Work order ::
If an entry below contains an image, drop the image and retype the rest exactly.

################

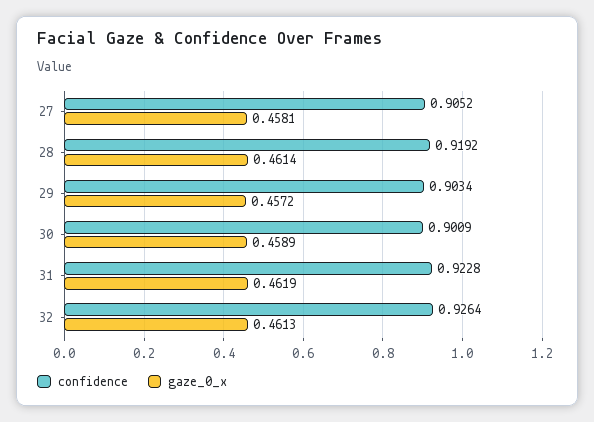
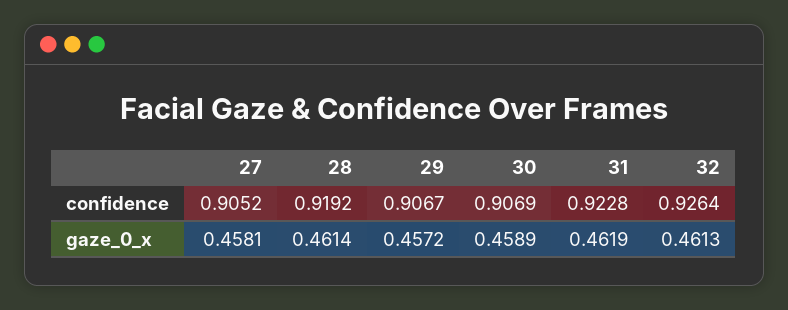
  {
    "confidence": {
      "27": 0.9052,
      "28": 0.9192,
-     "29": 0.9034,
+     "29": 0.9067,
-     "30": 0.9009,
+     "30": 0.9069,
      "31": 0.9228,
      "32": 0.9264
    },
    "gaze_0_x": {
      "27": 0.4581,
      "28": 0.4614,
      "29": 0.4572,
      "30": 0.4589,
      "31": 0.4619,
      "32": 0.4613
    }
  }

################

Reply to the task ::
  {
    "confidence": {
      "27": 0.9052,
      "28": 0.9192,
-     "29": 0.9034,
+     "29": 0.9067,
-     "30": 0.9009,
+     "30": 0.9069,
      "31": 0.9228,
      "32": 0.9264
    },
    "gaze_0_x": {
      "27": 0.4581,
      "28": 0.4614,
      "29": 0.4572,
      "30": 0.4589,
      "31": 0.4619,
      "32": 0.4613
    }
  }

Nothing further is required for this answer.